1989 Revolution
The 1989 Romanian Revolution began as a popular revolt in Timișoara. After Ceaușescu was overthrown on 22 December (he was executed on Christmas Day), the political vacuum was filed by an organization named National Salvation Front (FSN: Frontul Salvării Naționale), formed spontaneously by second-rank communist party members opposed to the policies of Ceaușescu and non-affiliated participants in the revolt. Iliescu was quickly acknowledged as the leader of the organization and therefore of the provisional authority. He'd first learned of the revolution when he noticed the Securitate was no longer tailing him.
Iliescu proposed multi-party elections and an "original democracy". This is widely held to have meant the adoption of Perestroika-style reforms rather than the complete removal of existing institutions; it can be linked to the warm reception the new regime was given by Mikhail Gorbachev and the rest of the Soviet leadership, and the fact that the first post-revolutionary international agreement signed by Romania was with that country.
Iliescu did not renounce the communist ideology and the program he initially presented during the revolution included restructuring the agriculture and the reorganization of trade, but not a switch to capitalism. These views were held by other members of the FSN, such as Silviu Brucan, who claimed in early 1990 that the revolution was against Ceaușescu, not against communism. Iliescu later evoked the possibility of trying a "Swedish model" of socialism.
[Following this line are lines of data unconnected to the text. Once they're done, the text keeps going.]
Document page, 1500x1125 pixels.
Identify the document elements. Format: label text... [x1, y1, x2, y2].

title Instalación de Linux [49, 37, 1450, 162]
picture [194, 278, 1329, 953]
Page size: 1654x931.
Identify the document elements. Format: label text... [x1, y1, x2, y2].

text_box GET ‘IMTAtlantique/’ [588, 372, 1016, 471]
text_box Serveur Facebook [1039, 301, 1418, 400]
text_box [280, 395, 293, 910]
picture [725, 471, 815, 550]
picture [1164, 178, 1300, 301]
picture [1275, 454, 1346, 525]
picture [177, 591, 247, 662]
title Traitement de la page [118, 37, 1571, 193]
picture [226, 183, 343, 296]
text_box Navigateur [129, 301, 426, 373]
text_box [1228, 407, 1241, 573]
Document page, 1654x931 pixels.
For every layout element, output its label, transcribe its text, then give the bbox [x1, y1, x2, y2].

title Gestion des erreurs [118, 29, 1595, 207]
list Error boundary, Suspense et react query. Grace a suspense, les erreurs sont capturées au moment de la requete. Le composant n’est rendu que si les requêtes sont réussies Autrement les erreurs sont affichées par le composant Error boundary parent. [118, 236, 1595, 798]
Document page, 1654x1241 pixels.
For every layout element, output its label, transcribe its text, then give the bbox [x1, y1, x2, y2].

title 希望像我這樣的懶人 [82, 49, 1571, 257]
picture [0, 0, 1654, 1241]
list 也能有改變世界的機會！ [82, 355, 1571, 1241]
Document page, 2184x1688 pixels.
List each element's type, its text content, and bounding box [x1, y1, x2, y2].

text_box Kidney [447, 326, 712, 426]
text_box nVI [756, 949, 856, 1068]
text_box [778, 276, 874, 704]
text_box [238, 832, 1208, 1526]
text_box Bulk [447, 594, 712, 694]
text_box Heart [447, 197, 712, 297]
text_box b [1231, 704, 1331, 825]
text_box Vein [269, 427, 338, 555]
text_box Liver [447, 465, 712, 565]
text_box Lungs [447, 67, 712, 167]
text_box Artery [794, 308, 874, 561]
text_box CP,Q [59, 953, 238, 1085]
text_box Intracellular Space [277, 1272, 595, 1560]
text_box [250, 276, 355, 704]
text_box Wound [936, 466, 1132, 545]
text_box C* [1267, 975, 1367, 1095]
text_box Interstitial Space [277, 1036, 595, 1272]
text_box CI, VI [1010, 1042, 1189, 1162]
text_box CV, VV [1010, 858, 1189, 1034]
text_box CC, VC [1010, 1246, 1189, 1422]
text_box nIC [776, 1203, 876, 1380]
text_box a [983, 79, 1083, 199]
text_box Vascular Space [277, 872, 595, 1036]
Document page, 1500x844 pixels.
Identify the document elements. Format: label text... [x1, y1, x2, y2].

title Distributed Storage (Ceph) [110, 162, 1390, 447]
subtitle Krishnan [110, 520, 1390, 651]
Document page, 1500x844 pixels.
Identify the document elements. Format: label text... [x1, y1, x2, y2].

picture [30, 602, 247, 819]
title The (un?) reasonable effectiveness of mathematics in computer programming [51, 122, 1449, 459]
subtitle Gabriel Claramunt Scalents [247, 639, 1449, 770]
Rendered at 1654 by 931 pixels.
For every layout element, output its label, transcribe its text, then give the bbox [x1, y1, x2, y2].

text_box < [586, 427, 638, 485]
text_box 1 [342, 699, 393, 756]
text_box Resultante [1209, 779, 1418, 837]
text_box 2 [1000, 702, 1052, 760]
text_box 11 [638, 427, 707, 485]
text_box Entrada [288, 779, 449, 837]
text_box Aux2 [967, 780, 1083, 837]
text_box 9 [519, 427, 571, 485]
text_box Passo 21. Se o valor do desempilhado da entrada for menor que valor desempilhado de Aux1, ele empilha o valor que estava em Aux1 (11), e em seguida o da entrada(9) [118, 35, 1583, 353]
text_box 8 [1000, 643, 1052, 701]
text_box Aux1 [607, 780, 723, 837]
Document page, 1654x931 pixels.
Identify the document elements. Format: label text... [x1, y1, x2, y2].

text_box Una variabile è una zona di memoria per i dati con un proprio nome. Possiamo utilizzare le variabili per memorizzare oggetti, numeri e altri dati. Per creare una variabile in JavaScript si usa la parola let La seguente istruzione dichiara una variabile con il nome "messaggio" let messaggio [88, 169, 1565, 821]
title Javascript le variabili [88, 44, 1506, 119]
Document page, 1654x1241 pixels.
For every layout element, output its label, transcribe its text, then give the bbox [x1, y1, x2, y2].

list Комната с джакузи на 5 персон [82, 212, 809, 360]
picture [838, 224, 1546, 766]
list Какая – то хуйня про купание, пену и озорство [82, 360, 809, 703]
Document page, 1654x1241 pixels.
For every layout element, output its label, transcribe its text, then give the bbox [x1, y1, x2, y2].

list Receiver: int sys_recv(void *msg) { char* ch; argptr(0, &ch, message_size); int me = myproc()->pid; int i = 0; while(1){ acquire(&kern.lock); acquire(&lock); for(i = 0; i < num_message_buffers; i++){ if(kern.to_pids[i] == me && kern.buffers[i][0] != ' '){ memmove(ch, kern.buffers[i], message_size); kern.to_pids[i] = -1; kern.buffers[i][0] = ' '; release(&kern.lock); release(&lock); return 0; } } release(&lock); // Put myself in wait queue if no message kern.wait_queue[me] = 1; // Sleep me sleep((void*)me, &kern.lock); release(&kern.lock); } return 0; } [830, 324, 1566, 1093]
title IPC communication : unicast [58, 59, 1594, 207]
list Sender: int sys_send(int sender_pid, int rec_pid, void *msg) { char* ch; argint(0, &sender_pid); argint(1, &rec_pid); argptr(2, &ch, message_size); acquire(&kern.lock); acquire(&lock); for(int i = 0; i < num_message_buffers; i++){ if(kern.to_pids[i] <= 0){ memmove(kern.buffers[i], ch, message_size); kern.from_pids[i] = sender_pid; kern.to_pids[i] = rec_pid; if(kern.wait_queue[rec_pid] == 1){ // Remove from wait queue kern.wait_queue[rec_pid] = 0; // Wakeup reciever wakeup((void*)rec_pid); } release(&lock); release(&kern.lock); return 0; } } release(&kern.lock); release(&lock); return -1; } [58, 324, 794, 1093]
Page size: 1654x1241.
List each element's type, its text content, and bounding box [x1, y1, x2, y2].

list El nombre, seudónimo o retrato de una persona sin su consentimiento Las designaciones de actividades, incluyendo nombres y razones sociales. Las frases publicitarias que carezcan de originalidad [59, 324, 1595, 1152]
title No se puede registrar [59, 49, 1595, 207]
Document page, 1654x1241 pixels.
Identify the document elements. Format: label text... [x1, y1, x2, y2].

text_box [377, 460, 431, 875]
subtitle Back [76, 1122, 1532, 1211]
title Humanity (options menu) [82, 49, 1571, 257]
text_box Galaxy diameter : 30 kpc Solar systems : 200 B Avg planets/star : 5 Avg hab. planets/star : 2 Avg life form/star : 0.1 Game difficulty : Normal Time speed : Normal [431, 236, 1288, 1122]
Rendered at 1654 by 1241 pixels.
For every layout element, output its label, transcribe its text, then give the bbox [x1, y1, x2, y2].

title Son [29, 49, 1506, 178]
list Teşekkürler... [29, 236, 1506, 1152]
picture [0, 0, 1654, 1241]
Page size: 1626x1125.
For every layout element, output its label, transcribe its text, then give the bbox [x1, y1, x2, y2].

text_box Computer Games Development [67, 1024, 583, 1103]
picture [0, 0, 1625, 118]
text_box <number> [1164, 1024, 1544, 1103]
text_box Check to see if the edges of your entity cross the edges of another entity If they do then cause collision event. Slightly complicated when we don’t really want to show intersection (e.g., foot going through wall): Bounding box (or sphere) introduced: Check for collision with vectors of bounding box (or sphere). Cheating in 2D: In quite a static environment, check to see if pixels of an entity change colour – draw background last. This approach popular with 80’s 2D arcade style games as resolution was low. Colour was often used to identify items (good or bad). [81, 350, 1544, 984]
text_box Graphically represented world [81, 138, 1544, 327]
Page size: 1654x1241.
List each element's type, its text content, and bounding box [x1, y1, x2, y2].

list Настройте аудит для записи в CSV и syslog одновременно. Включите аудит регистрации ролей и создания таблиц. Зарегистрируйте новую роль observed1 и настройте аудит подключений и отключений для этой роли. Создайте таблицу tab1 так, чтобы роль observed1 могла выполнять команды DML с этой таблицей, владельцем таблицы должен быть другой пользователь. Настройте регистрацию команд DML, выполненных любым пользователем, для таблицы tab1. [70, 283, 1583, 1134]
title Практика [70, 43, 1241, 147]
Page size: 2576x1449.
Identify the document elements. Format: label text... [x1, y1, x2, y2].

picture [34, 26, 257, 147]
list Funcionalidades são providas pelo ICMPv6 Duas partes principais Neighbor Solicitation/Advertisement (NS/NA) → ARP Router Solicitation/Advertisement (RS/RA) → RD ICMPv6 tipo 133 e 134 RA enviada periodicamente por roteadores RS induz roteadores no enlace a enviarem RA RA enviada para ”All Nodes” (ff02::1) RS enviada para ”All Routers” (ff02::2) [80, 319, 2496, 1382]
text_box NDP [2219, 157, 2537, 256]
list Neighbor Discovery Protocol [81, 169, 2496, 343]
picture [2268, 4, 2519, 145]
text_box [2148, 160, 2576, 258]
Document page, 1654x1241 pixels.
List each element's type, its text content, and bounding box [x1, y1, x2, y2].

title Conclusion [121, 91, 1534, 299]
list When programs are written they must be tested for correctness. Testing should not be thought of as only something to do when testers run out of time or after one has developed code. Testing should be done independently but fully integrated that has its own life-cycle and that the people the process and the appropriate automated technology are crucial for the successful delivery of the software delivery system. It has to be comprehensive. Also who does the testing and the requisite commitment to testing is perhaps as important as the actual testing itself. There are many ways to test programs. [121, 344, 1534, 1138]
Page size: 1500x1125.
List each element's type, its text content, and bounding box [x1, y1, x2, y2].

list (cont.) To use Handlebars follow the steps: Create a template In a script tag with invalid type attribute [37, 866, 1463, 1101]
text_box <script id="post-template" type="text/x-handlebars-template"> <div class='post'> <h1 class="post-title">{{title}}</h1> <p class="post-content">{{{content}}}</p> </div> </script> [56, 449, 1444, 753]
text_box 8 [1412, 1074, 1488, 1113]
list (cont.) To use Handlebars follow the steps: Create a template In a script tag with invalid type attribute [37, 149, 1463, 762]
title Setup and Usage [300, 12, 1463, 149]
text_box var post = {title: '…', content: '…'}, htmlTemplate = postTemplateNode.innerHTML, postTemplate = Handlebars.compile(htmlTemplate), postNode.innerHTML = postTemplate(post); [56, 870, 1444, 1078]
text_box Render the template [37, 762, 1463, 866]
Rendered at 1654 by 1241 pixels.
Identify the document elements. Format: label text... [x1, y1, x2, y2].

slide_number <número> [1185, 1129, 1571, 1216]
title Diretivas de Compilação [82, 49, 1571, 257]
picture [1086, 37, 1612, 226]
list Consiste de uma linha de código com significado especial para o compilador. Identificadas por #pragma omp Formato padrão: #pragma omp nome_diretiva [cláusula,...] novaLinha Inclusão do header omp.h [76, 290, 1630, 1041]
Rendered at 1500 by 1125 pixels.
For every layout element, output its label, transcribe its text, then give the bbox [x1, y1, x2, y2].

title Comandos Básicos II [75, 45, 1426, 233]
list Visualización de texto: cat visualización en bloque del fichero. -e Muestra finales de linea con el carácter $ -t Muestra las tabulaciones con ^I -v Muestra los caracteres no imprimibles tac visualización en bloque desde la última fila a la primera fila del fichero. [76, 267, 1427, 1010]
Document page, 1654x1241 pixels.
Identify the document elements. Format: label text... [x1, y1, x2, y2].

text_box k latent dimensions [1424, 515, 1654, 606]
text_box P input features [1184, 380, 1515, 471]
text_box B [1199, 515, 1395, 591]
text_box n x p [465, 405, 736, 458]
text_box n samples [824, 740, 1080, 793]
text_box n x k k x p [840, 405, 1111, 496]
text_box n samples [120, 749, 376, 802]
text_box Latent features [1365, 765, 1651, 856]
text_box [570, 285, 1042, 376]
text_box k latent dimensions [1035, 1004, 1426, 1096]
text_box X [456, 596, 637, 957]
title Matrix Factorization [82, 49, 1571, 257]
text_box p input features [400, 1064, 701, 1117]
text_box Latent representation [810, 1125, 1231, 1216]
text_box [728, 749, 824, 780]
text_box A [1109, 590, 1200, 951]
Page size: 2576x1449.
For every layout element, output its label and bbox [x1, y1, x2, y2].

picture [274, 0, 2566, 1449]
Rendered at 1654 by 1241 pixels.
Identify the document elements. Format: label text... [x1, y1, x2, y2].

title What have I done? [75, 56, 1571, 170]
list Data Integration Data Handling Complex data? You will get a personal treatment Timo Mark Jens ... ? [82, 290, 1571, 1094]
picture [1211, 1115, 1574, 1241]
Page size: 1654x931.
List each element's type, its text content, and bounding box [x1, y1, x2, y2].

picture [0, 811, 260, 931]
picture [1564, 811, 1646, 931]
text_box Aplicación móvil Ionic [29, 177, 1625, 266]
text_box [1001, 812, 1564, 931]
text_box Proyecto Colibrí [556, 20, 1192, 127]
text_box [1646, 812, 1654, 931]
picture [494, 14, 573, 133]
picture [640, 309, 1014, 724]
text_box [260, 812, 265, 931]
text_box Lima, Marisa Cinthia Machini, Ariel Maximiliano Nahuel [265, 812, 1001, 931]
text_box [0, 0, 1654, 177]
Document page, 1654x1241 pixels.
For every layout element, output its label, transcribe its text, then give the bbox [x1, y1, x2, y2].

Rumours abounded for years that Illiescu and other second-rank Communists had been planning to overthrow Ceaușescu, but the events of December 1989 overtook them. For instance, Nicolae Militaru, the new regime's first defense minister, said that Illiescu and others had planned to take Ceaușescu prisoner in February 1990 while he was out of the capital. However, Illiescu denies this, saying that the nature of the Ceaușescu regime made it all but impossible to make the serious plans necessary to launch a pre-planned coup.